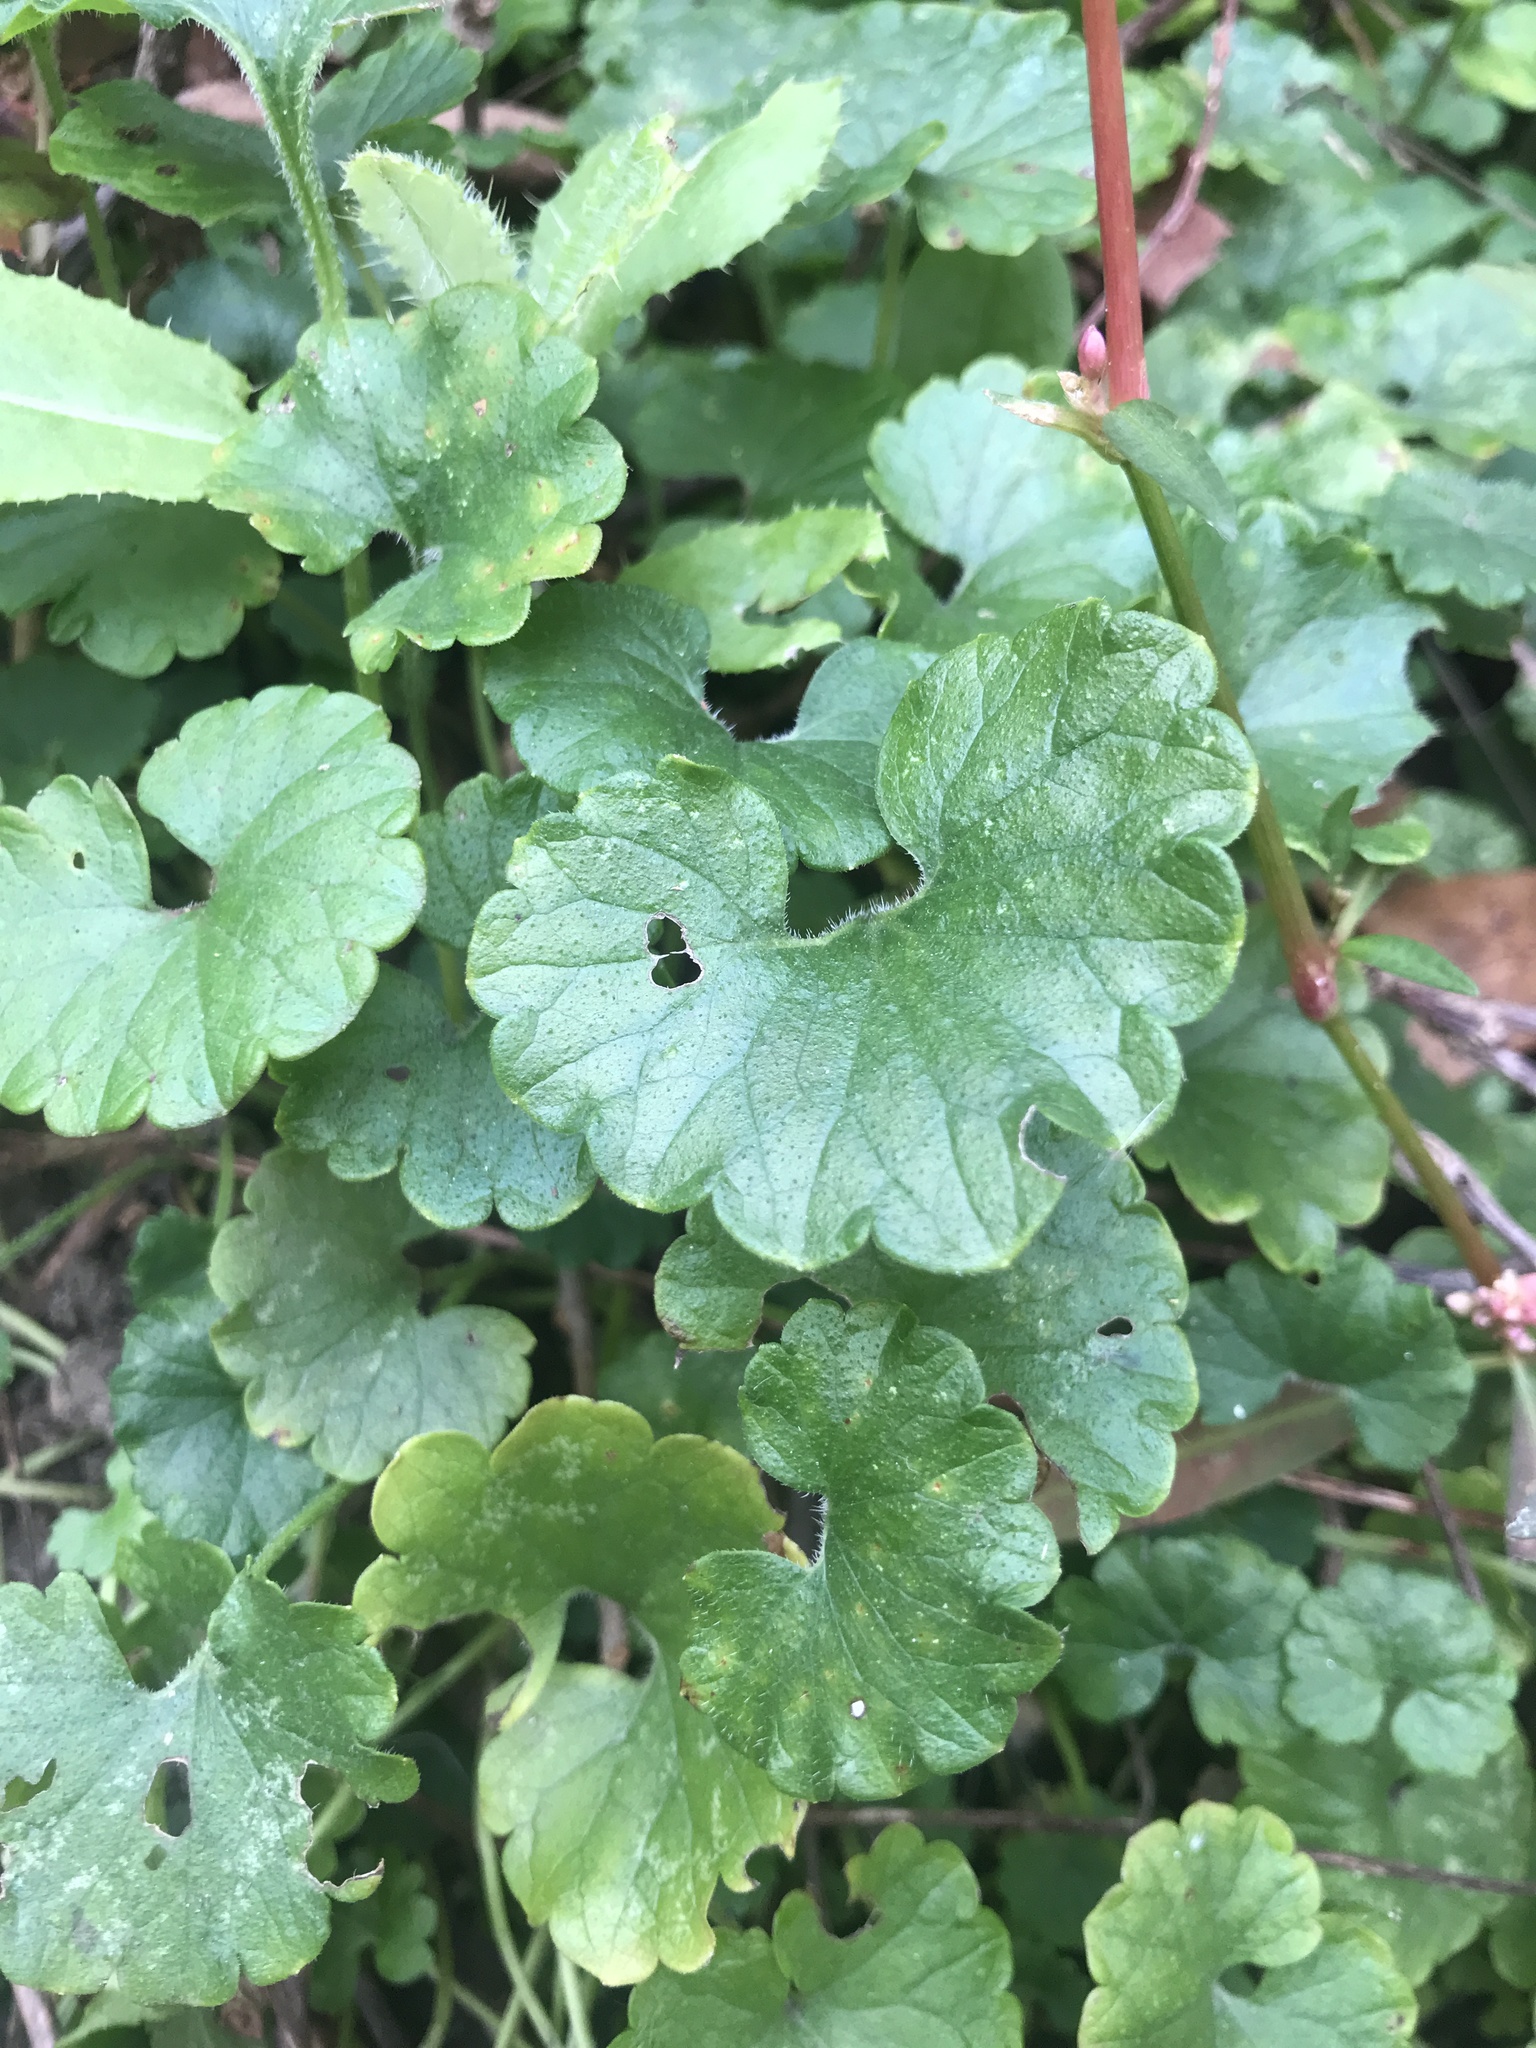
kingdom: Plantae
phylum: Tracheophyta
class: Magnoliopsida
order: Lamiales
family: Lamiaceae
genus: Glechoma
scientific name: Glechoma hederacea
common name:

** What the task requires **
Reproduce every line of the records above word for word, leaving out the pictures.

** The response **
kingdom: Plantae
phylum: Tracheophyta
class: Magnoliopsida
order: Lamiales
family: Lamiaceae
genus: Glechoma
scientific name: Glechoma hederacea
common name:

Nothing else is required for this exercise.